The court was unpersuaded, and on January 10, 2021, it denied the motion, stating that the policy language in Blue Springs was identical to Studio 417, Inc., et al. v. the Cincinnati Ins. Co., 2020 WL 4692385 (W.D. Mo. Aug. 12, 2020). The Blue Springs and Studio 417 opinions were issued by the same judge, who focused on distinguishable policy language – namely that the insurer “will pay for direct physical loss of or damage to Covered Property.” The court expressly distinguished the policy language and reasoning of Studio 417 in its earlier opinion, finding that Studio 417’s policy language was much more expansive than the policy language in the instant case (providing for “direct physical ‘loss’ to property”). Therefore the Blue Springs case did not present new law. Moreover, the court further bolstered its initial holding by citing several Illinois state and federal court decisions[1] that had also concluded that COVID-19 and its associated closure orders did not cause physical damage or physical loss to insured property.

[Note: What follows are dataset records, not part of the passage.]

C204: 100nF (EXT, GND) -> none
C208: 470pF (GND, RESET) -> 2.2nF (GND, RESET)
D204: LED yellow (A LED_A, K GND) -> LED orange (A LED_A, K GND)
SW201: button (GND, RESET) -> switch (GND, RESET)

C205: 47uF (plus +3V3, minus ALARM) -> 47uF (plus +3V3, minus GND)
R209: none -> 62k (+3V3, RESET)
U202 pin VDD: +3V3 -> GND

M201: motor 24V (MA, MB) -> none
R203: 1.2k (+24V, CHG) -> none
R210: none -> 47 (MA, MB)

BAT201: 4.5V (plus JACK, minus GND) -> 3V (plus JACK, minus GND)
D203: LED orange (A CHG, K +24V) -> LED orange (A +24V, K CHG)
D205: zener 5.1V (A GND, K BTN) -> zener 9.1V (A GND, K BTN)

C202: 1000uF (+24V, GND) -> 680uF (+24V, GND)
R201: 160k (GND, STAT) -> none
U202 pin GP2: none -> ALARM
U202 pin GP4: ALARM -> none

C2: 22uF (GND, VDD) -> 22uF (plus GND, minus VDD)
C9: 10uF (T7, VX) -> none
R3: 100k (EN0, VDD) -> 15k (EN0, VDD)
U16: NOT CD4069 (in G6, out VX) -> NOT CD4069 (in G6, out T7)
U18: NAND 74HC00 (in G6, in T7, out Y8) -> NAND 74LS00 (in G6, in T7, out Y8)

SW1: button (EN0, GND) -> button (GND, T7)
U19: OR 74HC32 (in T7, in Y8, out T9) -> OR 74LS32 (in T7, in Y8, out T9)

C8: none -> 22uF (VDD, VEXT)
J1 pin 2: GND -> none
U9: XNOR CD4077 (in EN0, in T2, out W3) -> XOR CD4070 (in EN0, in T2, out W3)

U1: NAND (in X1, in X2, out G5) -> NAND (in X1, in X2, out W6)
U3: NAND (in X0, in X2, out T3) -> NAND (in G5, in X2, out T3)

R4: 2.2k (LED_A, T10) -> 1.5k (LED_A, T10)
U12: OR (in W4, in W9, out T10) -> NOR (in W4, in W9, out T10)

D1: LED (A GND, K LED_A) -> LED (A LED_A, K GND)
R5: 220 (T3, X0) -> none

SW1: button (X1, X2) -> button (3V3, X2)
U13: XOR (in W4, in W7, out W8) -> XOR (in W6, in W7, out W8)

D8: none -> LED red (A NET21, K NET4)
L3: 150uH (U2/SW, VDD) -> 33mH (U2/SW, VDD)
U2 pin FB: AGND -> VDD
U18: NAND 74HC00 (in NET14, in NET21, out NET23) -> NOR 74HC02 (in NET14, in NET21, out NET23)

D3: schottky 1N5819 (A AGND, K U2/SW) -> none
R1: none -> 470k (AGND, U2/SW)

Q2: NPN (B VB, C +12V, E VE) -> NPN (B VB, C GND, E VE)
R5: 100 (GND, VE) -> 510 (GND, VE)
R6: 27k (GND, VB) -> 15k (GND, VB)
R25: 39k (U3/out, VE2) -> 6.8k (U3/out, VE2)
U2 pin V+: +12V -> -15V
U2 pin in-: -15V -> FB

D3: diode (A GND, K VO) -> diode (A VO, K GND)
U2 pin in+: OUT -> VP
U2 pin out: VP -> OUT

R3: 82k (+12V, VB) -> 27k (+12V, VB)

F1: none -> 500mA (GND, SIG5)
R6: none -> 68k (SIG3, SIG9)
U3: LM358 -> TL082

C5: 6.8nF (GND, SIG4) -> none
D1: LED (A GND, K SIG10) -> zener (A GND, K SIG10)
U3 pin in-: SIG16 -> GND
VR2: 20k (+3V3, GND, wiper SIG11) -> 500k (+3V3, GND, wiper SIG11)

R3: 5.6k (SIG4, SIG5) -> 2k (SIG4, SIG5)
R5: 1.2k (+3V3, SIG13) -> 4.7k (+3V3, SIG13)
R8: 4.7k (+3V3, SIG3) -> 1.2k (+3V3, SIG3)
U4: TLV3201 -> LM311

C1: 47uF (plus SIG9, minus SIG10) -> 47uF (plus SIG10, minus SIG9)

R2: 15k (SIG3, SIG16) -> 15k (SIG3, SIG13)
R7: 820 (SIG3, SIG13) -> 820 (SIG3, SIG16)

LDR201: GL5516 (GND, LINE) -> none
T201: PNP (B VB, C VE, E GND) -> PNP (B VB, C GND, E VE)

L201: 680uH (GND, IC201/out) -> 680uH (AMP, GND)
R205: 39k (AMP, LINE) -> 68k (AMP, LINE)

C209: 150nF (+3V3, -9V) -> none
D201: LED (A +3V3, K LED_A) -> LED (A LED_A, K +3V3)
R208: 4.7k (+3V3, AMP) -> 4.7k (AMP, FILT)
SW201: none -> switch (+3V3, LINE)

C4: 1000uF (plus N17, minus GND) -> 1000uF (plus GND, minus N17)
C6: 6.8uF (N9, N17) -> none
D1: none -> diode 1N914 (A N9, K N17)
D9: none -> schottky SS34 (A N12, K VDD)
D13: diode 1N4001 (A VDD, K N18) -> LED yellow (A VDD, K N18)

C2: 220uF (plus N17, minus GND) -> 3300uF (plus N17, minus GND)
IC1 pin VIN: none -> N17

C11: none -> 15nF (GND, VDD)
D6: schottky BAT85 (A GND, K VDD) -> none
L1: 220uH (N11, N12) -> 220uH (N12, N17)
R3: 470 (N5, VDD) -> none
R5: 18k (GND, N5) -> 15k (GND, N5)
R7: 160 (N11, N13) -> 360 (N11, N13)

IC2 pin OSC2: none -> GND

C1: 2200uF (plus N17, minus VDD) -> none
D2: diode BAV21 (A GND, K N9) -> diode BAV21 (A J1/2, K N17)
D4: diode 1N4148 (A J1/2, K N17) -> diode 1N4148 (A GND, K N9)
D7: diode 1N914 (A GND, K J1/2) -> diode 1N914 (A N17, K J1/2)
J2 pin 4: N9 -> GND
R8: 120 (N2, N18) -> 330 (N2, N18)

Sandy Point’s proposed Second Amended Complaint did not contain allegations that COVID-19 was ever present in the facility, and it made no allegations of tangible physical damage. Accordingly, the court found that the Second Amended Complaint did not cure the defect of the original pleading and denied its leave to amend.

The Takeaway

The decisions in Sandy Point, Blue Spring, and Studio 417 demonstrate the importance of drafting unambiguous provisions in insurance policies. Given the widespread repercussions of the COVID-19 pandemic, insurers and policyholders were left scrambling to address these new claims. The court’s decision in Sandy Point is in line with those of other Illinois state and federal courts on the issue. This decision provides guidance on evaluating risks associated with denying these types of claims. However, it is important for insurers to analyze both the specific facts associated with each claim and the language of the policy. Given that in the instant case, coverage hinged on a policy’s use of a conjugate (“or”) or preposition (“to”), it might be time to re-read that policy language.

If you have questions about or need assistance in navigating this changing area of the law, please contact an attorney on HeplerBroom’s Insurance Law team.

[1] See for example, It’s Nice Inc. v. State Farm Fire and Cas., Co., Case No. 2020 L 000517 (18th Judicial Circuit (DuPage County) Sep. 29, 2020) (favorably citing Sandy Point and relying on that reasoning to conclude that COVID-19 does not cause physical damage triggering insurance coverage, and dismissing the case); Bradley Hotel Corp. v. Aspen Specialty Ins. Co., 2020 WL 7889047, at *3-4 (N.D. Ill. Dec. 22, 2020) (same); T & E Chi. LLC v. Cincinnati Ins. Co., 2020 WL 6801845, a *4 (N.D. Ill. Nov. 19, 2020) (same); Uncork and Create LLC v. Cincinnati Ins. Co., 2020 WL 6436948, at *4-5 (S.D. W. Va. Nov. 2, 2020) (same); Raymond H Nahmad DDS PA v. Hartford Cas. Ins. Co., 2020 WL 6392841, at *5 (S.D. Fl. Nov. 2, 2020) (same).